Background: Clinicians often have to decide whether a person’s reported or measured change in cognition reflects normal aging or clinically-relevant cognitive decline. For most cognitive tests, there is no evidence-based guidance for how much change is ‘normal’ over a given timeframe. This study aimed to statistically determine the limits of clinically-significant memory change among healthy older adults and those with mild cognitive impairment (MCI). Methods: Longitudinal cognitive performance was examined in 21 healthy older adults and 81 individuals with clinically-defined MCI. Participants were assessed on Cantab Paired Associate Learning (PAL), a non-verbal episodic memory test, at baseline, 10 months and 20 months as part of a comprehensive neuropsychological assessment. They were classified as amnestic-MCI if there was a deficit (performance <10th percentile relative to norms) in memory tests (with our without impairment in other cognitive tests), and nonamnestic MCI if deficits were limited to non-memory domains. Over the three assessments, MCI was stable, resolved or progressed to dementia. The performance of control participants was used to determine the normal limits for initial and longitudinal change in performance, against which participants with stable or resolved MCI and those who progressed to dementia could be compared on an individual basis. Results: In healthy controls, PAL showed good stability using Bland-Altmann analysis. Na-MCI, and those with resolved MCI performed at a level comparable to healthy controls on each occasion. Patients with stable a-MCI or AD patients were significantly impaired relative to other groups. This persisted even when controlling for age, education, gender and baseline level of performance.
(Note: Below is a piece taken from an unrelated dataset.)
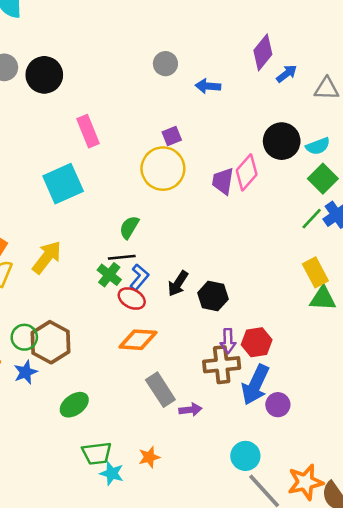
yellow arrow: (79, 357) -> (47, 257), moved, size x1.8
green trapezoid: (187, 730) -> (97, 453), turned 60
Individual estimates of clinically significant impairment and change were able to reliably detect patients who would subsequently develop dementia, or had stable a-MCI. Conclusions: Repeated assessments with the Cantab PAL test are feasible, show good psychometric properties, and can characterise typical and atypical patterns of change in episodic memory. A repeat assessment of memory at <1 year can reliably inform clinical decisions about the presence or absence of pathological cognitive decline.